*Work required:*
All records that follow are to be copied exactly, with images omitted.

*Records for processing:*
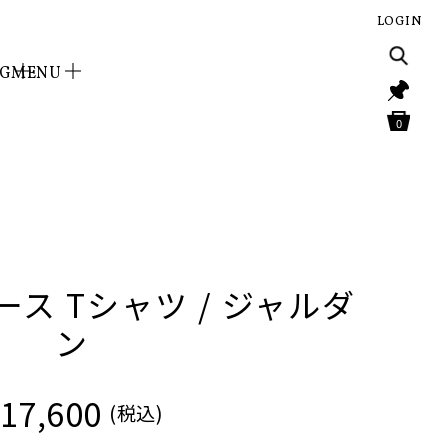
LOGIN
NG
MENU
0
ス Tシャツ / ジャルダ
ン
17,600
(税込)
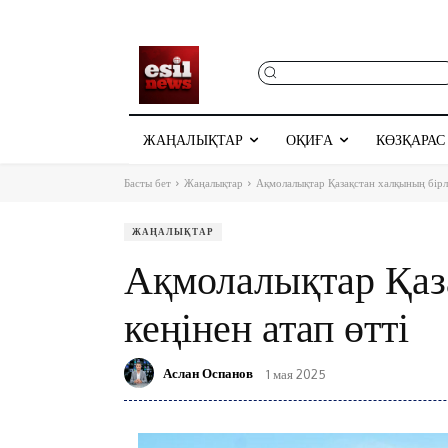
ЖАҢАЛЫҚТАР
ОҚИҒА
КӨЗҚАРАС
Басты бет
Жаңалықтар
Ақмолалықтар Қазақстан халқының бірліг
ЖАҢАЛЫҚТАР
Ақмолалықтар Қаза
кеңінен атап өтті
Аслан Оспанов
1 мая 2025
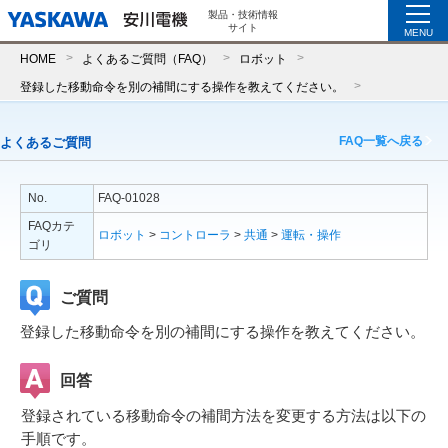
製品・技術情報
サイト
MENU
HOME
よくあるご質問（FAQ）
ロボット
登録した移動命令を別の補間にする操作を教えてください。
FAQ一覧へ戻る
よくあるご質問
No.
FAQ-01028
FAQカテ
ロボット
>
コントローラ
>
共通
>
運転・操作
ゴリ
ご質問
登録した移動命令を別の補間にする操作を教えてください。
回答
登録されている移動命令の補間方法を変更する方法は以下の
手順です。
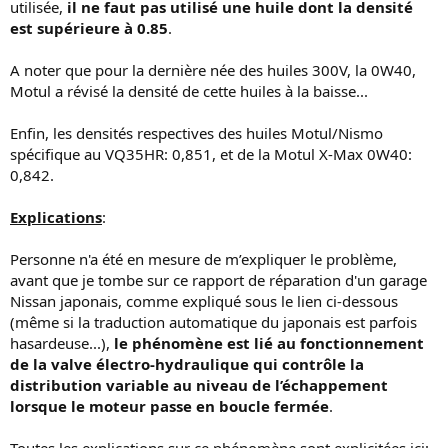
utilisée,
il ne faut pas utilisé une huile dont la densité
est supérieure à 0.85
.
A noter que pour la dernière née des huiles 300V, la 0W40,
Motul a révisé la densité de cette huiles à la baisse...
Enfin, les densités respectives des huiles Motul/Nismo
spécifique au VQ35HR: 0,851, et de la Motul X-Max 0W40:
0,842.
Explications
:
Personne n'a été en mesure de m’expliquer le problème,
avant que je tombe sur ce rapport de réparation d'un garage
Nissan japonais, comme expliqué sous le lien ci-dessous
(même si la traduction automatique du japonais est parfois
hasardeuse...),
le phénomène est lié au fonctionnement
de la valve électro-hydraulique qui contrôle la
distribution variable au niveau de l’échappement
lorsque le moteur passe en boucle fermée
.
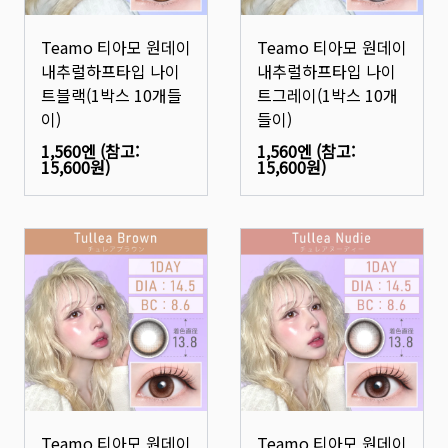
Teamo 티아모 원데이
Teamo 티아모 원데이
내추럴하프타입 나이
내추럴하프타입 나이
트블랙(1박스 10개들
트그레이(1박스 10개
이)
들이)
1,560엔
(참고:
1,560엔
(참고:
15,600원
)
15,600원
)
Teamo 티아모 원데이
Teamo 티아모 원데이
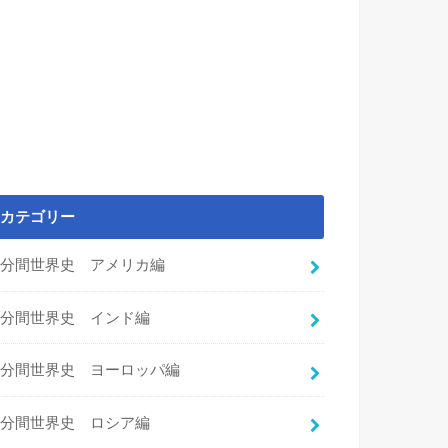
カテゴリー
3分間世界史 アメリカ編
3分間世界史 インド編
3分間世界史 ヨーロッパ編
3分間世界史 ロシア編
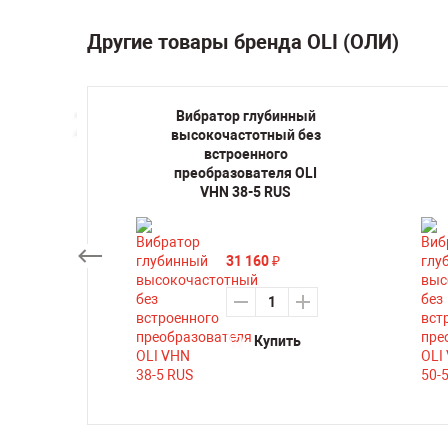
Другие товары бренда OLI (ОЛИ)
нный
Вибратор глубинный
й со
высокочастотный без
м
встроенного
м OLI
преобразователя OLI
0 м
VHN 38-5 RUS
31 160
₽
Купить
ть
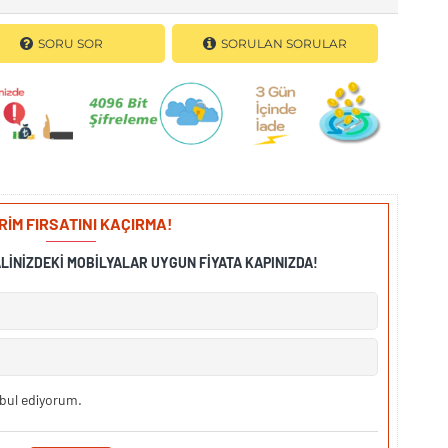
SORU SOR
SORULAN SORULAR
İRİM FIRSATINI KAÇIRMA!
ALINIZDEKI MOBILYALAR UYGUN FIYATA KAPINIZDA!
bul ediyorum.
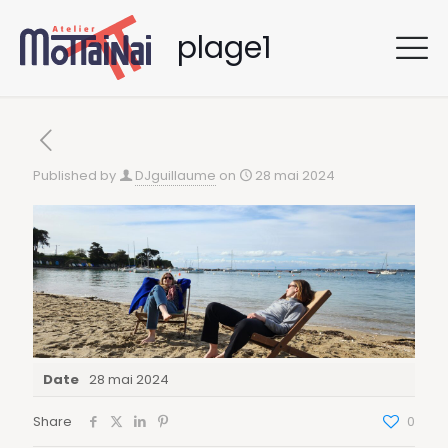
plage1
Published by
DJguillaume
on
28 mai 2024
Date
28 mai 2024
Share
0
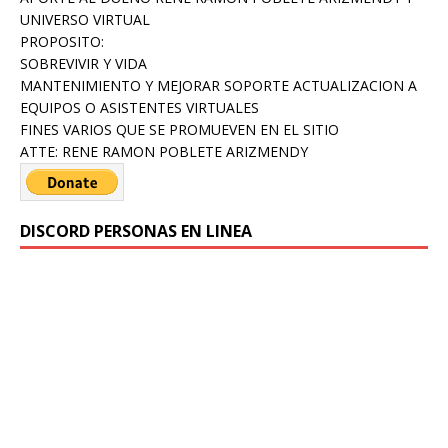
UNIVERSO VIRTUAL
PROPOSITO:
SOBREVIVIR Y VIDA
MANTENIMIENTO Y MEJORAR SOPORTE ACTUALIZACION A
EQUIPOS O ASISTENTES VIRTUALES
FINES VARIOS QUE SE PROMUEVEN EN EL SITIO
ATTE: RENE RAMON POBLETE ARIZMENDY
DISCORD PERSONAS EN LINEA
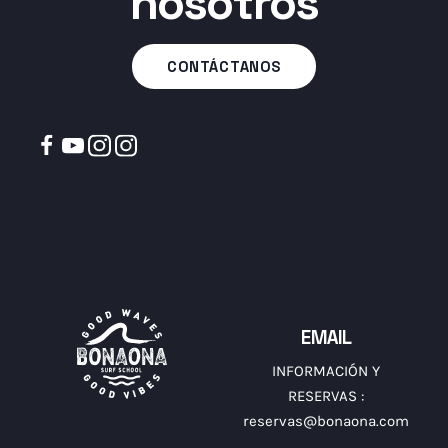
nosotros
CONTÁCTANOS
EMAIL
INFORMACIÓN Y
RESERVAS :
reservas@bonaona.com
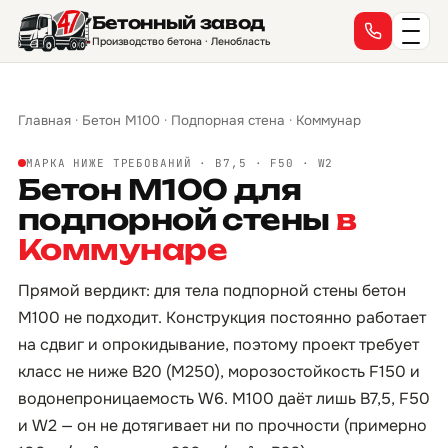
Бетонный завод
Производство бетона · Ленобласть
Главная
·
Бетон М100
·
Подпорная стена
·
Коммунар
МАРКА НИЖЕ ТРЕБОВАНИЙ · B7,5 · F50 · W2
Бетон М100 для
подпорной стены
в
Коммунаре
Прямой вердикт: для тела подпорной стены бетон
М100 не подходит. Конструкция постоянно работает
на сдвиг и опрокидывание, поэтому проект требует
класс не ниже B20 (М250), морозостойкость F150 и
водонепроницаемость W6. М100 даёт лишь B7,5, F50
и W2 — он не дотягивает ни по прочности (примерно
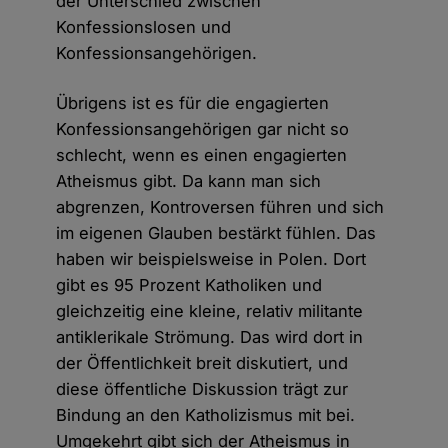
der Unterschied zwischen
Konfessionslosen und
Konfessionsangehörigen.
Übrigens ist es für die engagierten
Konfessionsangehörigen gar nicht so
schlecht, wenn es einen engagierten
Atheismus gibt. Da kann man sich
abgrenzen, Kontroversen führen und sich
im eigenen Glauben bestärkt fühlen. Das
haben wir beispielsweise in Polen. Dort
gibt es 95 Prozent Katholiken und
gleichzeitig eine kleine, relativ militante
antiklerikale Strömung. Das wird dort in
der Öffentlichkeit breit diskutiert, und
diese öffentliche Diskussion trägt zur
Bindung an den Katholizismus mit bei.
Umgekehrt gibt sich der Atheismus in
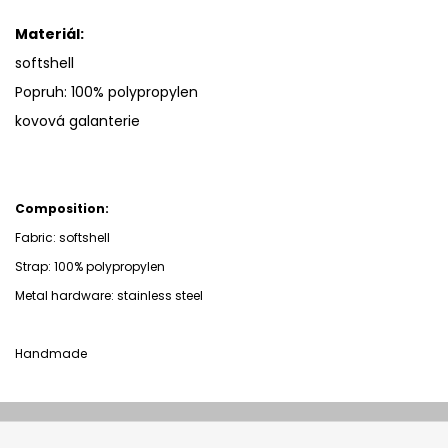
Materiál:
softshell
Popruh: 100% polypropylen
kovová galanterie
Composition:
Fabric: softshell
Strap:
100% polypropylen
Metal hardware: stainless steel
Handmade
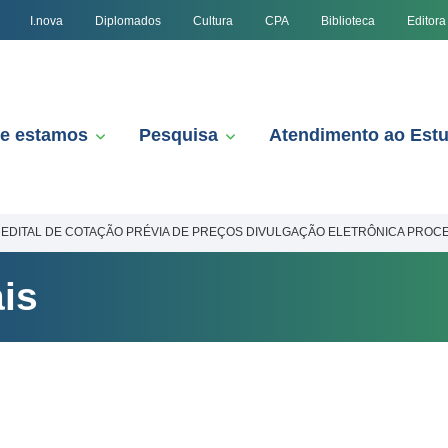
I.nova
Diplomados
Cultura
CPA
Biblioteca
Editora
e estamos
Pesquisa
Atendimento ao Est
EDITAL DE COTAÇÃO PRÉVIA DE PREÇOS DIVULGAÇÃO ELETRÔNICA PROCE
is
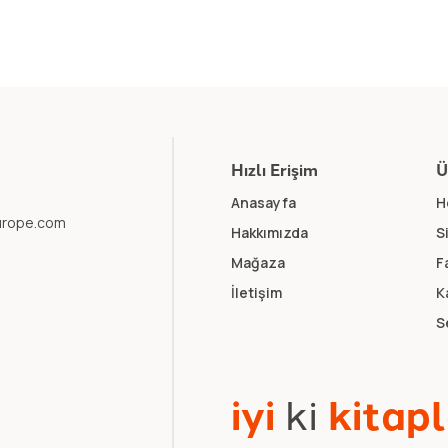
Hızlı Erişim
Ü
Anasayfa
H
europe.com
Hakkımızda
S
Mağaza
F
İletişim
K
S
i
y
i
k
i
k
i
t
a
p
l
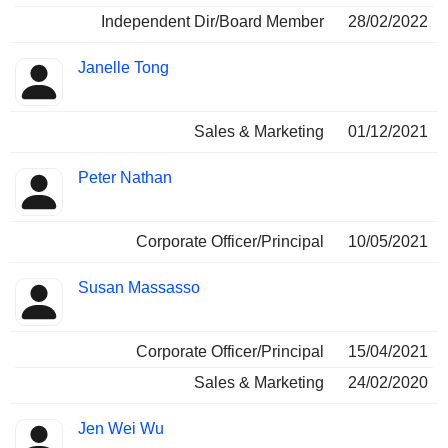
Independent Dir/Board Member
28/02/2022
Janelle Tong
Sales & Marketing
01/12/2021
Peter Nathan
Corporate Officer/Principal
10/05/2021
Susan Massasso
Corporate Officer/Principal
15/04/2021
Sales & Marketing
24/02/2020
Jen Wei Wu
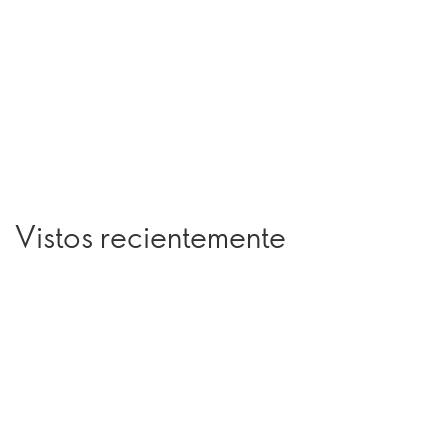
Vistos recientemente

*Answer to this task:*
LOGIN
NG
MENU
0
ス Tシャツ / ジャルダ
ン
17,600
(税込)
ЖАҢАЛЫҚТАР
ОҚИҒА
КӨЗҚАРАС
Басты бет
Жаңалықтар
Ақмолалықтар Қазақстан халқының бірліг
ЖАҢАЛЫҚТАР
Ақмолалықтар Қаза
кеңінен атап өтті
Аслан Оспанов
1 мая 2025
製品・技術情報
サイト
MENU
HOME
よくあるご質問（FAQ）
ロボット
登録した移動命令を別の補間にする操作を教えてください。
FAQ一覧へ戻る
よくあるご質問
No.
FAQ-01028
FAQカテ
ロボット
>
コントローラ
>
共通
>
運転・操作
ゴリ
ご質問
登録した移動命令を別の補間にする操作を教えてください。
回答
登録されている移動命令の補間方法を変更する方法は以下の
手順です。
utilisée,
il ne faut pas utilisé une huile dont la densité
est supérieure à 0.85
.
A noter que pour la dernière née des huiles 300V, la 0W40,
Motul a révisé la densité de cette huiles à la baisse...
Enfin, les densités respectives des huiles Motul/Nismo
spécifique au VQ35HR: 0,851, et de la Motul X-Max 0W40:
0,842.
Explications
:
Personne n'a été en mesure de m’expliquer le problème,
avant que je tombe sur ce rapport de réparation d'un garage
Nissan japonais, comme expliqué sous le lien ci-dessous
(même si la traduction automatique du japonais est parfois
hasardeuse...),
le phénomène est lié au fonctionnement
de la valve électro-hydraulique qui contrôle la
distribution variable au niveau de l’échappement
lorsque le moteur passe en boucle fermée
.
Teamo 티아모 원데이
Teamo 티아모 원데이
내추럴하프타입 나이
내추럴하프타입 나이
트블랙(1박스 10개들
트그레이(1박스 10개
이)
들이)
1,560엔
(참고:
1,560엔
(참고:
15,600원
)
15,600원
)
Teamo 티아모 원데이
Teamo 티아모 원데이
カテゴリー
3分間世界史 アメリカ編
3分間世界史 インド編
3分間世界史 ヨーロッパ編
3分間世界史 ロシア編
Другие товары бренда OLI (ОЛИ)
нный
Вибратор глубинный
й со
высокочастотный без
м
встроенного
м OLI
преобразователя OLI
0 м
VHN 38-5 RUS
31 160
₽
Купить
ть
SORU SOR
SORULAN SORULAR
İRİM FIRSATINI KAÇIRMA!
ALINIZDEKI MOBILYALAR UYGUN FIYATA KAPINIZDA!
bul ediyorum.
plage1
Published by
DJguillaume
on
28 mai 2024
Date
28 mai 2024
Share
0
UNIVERSO VIRTUAL
PROPOSITO:
SOBREVIVIR Y VIDA
MANTENIMIENTO Y MEJORAR SOPORTE ACTUALIZACION A
EQUIPOS O ASISTENTES VIRTUALES
FINES VARIOS QUE SE PROMUEVEN EN EL SITIO
ATTE: RENE RAMON POBLETE ARIZMENDY
DISCORD PERSONAS EN LINEA
nosotros
CONTÁCTANOS
EMAIL
INFORMACIÓN Y
RESERVAS :
reservas@bonaona.com
Бетонный завод
Производство бетона · Ленобласть
Главная
·
Бетон М100
·
Подпорная стена
·
Коммунар
МАРКА НИЖЕ ТРЕБОВАНИЙ · B7,5 · F50 · W2
Бетон М100 для
подпорной стены
в
Коммунаре
Прямой вердикт: для тела подпорной стены бетон
М100 не подходит. Конструкция постоянно работает
на сдвиг и опрокидывание, поэтому проект требует
класс не ниже B20 (М250), морозостойкость F150 и
водонепроницаемость W6. М100 даёт лишь B7,5, F50
и W2 — он не дотягивает ни по прочности (примерно
der Unterschied zwischen
Konfessionslosen und
Konfessionsangehörigen.
Übrigens ist es für die engagierten
Konfessionsangehörigen gar nicht so
schlecht, wenn es einen engagierten
Atheismus gibt. Da kann man sich
abgrenzen, Kontroversen führen und sich
im eigenen Glauben bestärkt fühlen. Das
haben wir beispielsweise in Polen. Dort
gibt es 95 Prozent Katholiken und
gleichzeitig eine kleine, relativ militante
antiklerikale Strömung. Das wird dort in
der Öffentlichkeit breit diskutiert, und
diese öffentliche Diskussion trägt zur
Bindung an den Katholizismus mit bei.
Umgekehrt gibt sich der Atheismus in
Materiál:
softshell
Popruh: 100% polypropylen
kovová galanterie
Composition:
Fabric: softshell
Strap:
100% polypropylen
Metal hardware: stainless steel
Handmade
I.nova
Diplomados
Cultura
CPA
Biblioteca
Editora
e estamos
Pesquisa
Atendimento ao Est
EDITAL DE COTAÇÃO PRÉVIA DE PREÇOS DIVULGAÇÃO ELETRÔNICA PROCE
is
Hızlı Erişim
Ü
Anasayfa
H
europe.com
Hakkımızda
S
Mağaza
F
İletişim
K
S
i
y
i
k
i
k
i
t
a
p
l
Independent Dir/Board Member
28/02/2022
Janelle Tong
Sales & Marketing
01/12/2021
Peter Nathan
Corporate Officer/Principal
10/05/2021
Susan Massasso
Corporate Officer/Principal
15/04/2021
Sales & Marketing
24/02/2020
Jen Wei Wu
Vistos recientemente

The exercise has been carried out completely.